After about a week of submitting the demand letter and estimate, I got an email form eclaimsline asking for my electronic deposit information to reimburse me for the remaining 185$. Overall I think the whole process took me about 2 months and 15 days from filing claim to getting reimbursed in full.
- The process works as expected. Its simple enough to follow.
- Chase claims website expects all documents to be submitted within 365 days of incident. So you do have ample time to make sure you get through the whole process right.
- I wish there was more transparency in the process.
- Communication on the process is poor. Had to follow up with Enterprise to get the demand letter and estimate. Had to follow up to understand why the demand was for lesser amount than what I paid. There was no communication about a check from Enterprise at all!
- Need to follow up to make sure things are moving along. I think the usual process takes about 2-3 months. But constant reminders from eclaimsline regarding demand and estimate. Along with poor communication from Enterprise forces you to follow up. Although I do think 2-3 months should be enough for the process to complete. Do keep in mind that if you paid for any part of the damages while returning your vehicle, you will not bee seeing that money for at least 2-3 months.

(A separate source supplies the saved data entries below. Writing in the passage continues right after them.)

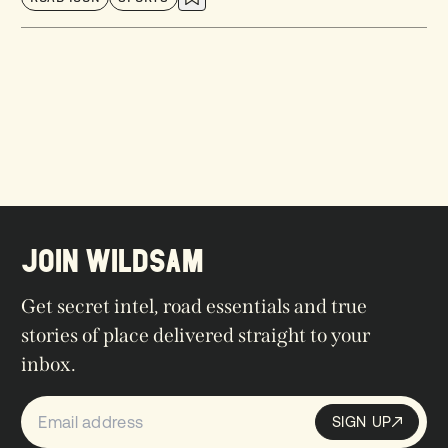
JOIN WILDSAM
Get secret intel, road essentials and true
stories of place delivered straight to your
inbox.
SIGN UP
Sign up
SIGN UP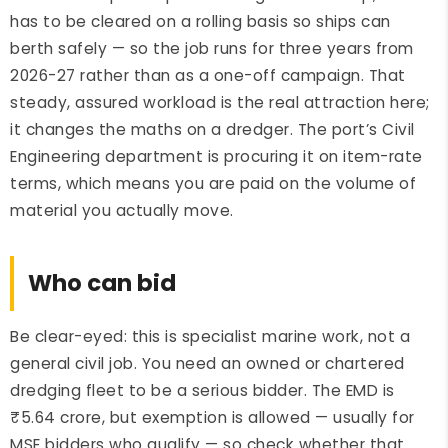
has to be cleared on a rolling basis so ships can
berth safely — so the job runs for three years from
2026-27 rather than as a one-off campaign. That
steady, assured workload is the real attraction here;
it changes the maths on a dredger. The port’s Civil
Engineering department is procuring it on item-rate
terms, which means you are paid on the volume of
material you actually move.
Who can bid
Be clear-eyed: this is specialist marine work, not a
general civil job. You need an owned or chartered
dredging fleet to be a serious bidder. The EMD is
₹5.64 crore, but exemption is allowed — usually for
MSE bidders who qualify — so check whether that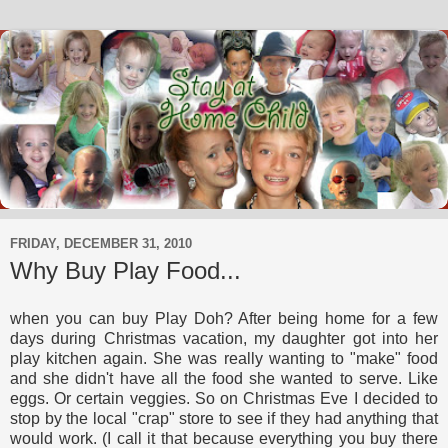
FRIDAY, DECEMBER 31, 2010
Why Buy Play Food...
when you can buy Play Doh? After being home for a few
days during Christmas vacation, my daughter got into her
play kitchen again. She was really wanting to "make" food
and she didn't have all the food she wanted to serve. Like
eggs. Or certain veggies. So on Christmas Eve I decided to
stop by the local "crap" store to see if they had anything that
would work. (I call it that because everything you buy there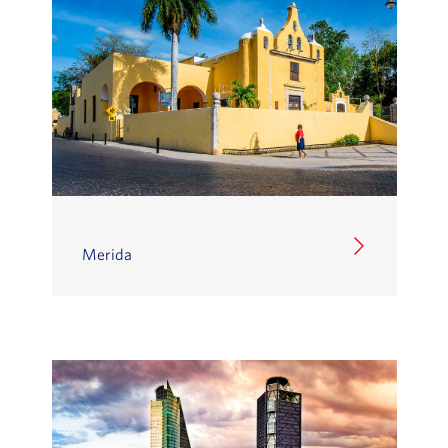
Merida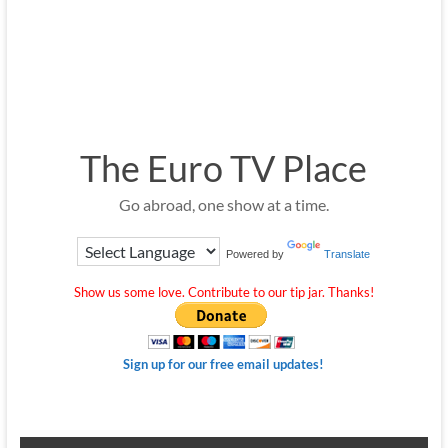
The Euro TV Place
Go abroad, one show at a time.
Powered by
Translate
Show us some love. Contribute to our tip jar. Thanks!
Sign up for our free email updates!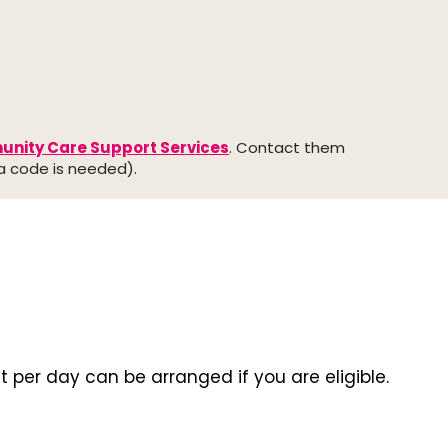
nity Care Support Services
. Contact them
ea code is needed).
it per day can be arranged if you are eligible.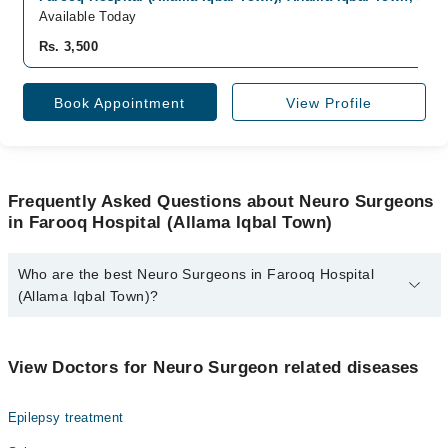
Available Today
Rs. 3,500
Book Appointment
View Profile
Frequently Asked Questions about Neuro Surgeons
in Farooq Hospital (Allama Iqbal Town)
Who are the best Neuro Surgeons in Farooq Hospital
(Allama Iqbal Town)?
The best Neuro Surgeons in Farooq Hospital (Allama Iqbal Town)
are:
View Doctors for Neuro Surgeon related diseases
Assoc. Prof. Muhammad Irfan Sheikh
Epilepsy treatment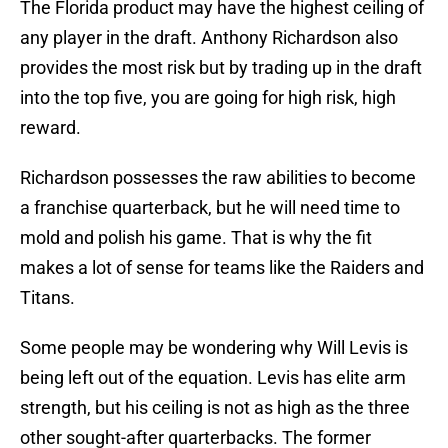
The Florida product may have the highest ceiling of
any player in the draft. Anthony Richardson also
provides the most risk but by trading up in the draft
into the top five, you are going for high risk, high
reward.
Richardson possesses the raw abilities to become
a franchise quarterback, but he will need time to
mold and polish his game. That is why the fit
makes a lot of sense for teams like the Raiders and
Titans.
Some people may be wondering why Will Levis is
being left out of the equation. Levis has elite arm
strength, but his ceiling is not as high as the three
other sought-after quarterbacks. The former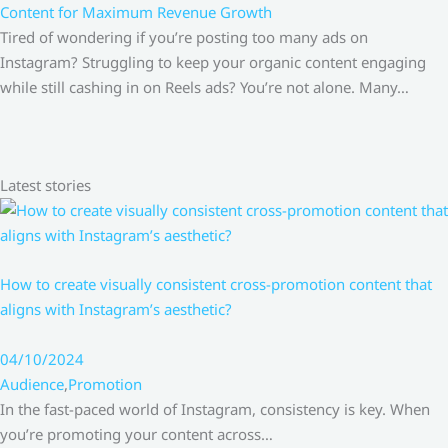
Content for Maximum Revenue Growth
Tired of wondering if you’re posting too many ads on
Instagram? Struggling to keep your organic content engaging
while still cashing in on Reels ads? You’re not alone. Many…
Latest stories
How to create visually consistent cross-promotion content that
aligns with Instagram’s aesthetic?
04/10/2024
Audience
,
Promotion
In the fast-paced world of Instagram, consistency is key. When
you’re promoting your content across…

As I mention in my other article, Chase Sapphire Reserve is one of my all time fav cards despite the 450$ annual fee. The benefits you get are just too good for the price. Having saved so much money on my trips before by not paying for insurance I have already made it well worth the fee. This time I even used the claim process and was able to get my money back from Chase within 2-3 months of the incident. Here is a summarized list of things you need to do if you get in some incident (Or in general to make sure you are prepared for any situation):
- Make sure to decline collision coverage on your rental and put all amount on the CSR card. (This is a must condition for Chase to take care of your collision coverage in case of an incident)
- Take pictures of your car at the shop before picking it up.
- Do a detailed walk through and report any problems on car if you find any.
- Make sure you check out the gas tank level before driving off.
- Make sure to get the Rental agreement hard copy/email before driving off.
- In case of an incident inform and start a claim as soon as possible.
- Take pics of damage.
- Either pay the charges out of pocket/ask rental agency to follow up with claims website with details of claim info.
- Upload all documents requested by claims website.
- Call the rental agency if you need the demand/estimate of repairs.
- Wait for the process to complete and make sure all parties are happy with the outcome.
This is just a generic guide and an account of how my experience was while claiming for car rental damage. This was done with the help of Chase CSR card. But I do think the general process for most other primary coverage cards is the same. Little things or steps during the process may differ from person to person and base don incident. But I am sure this account will be helpful for all. Do head over to the respective credit card provider website to make sure you understand all the terms for you to get covered.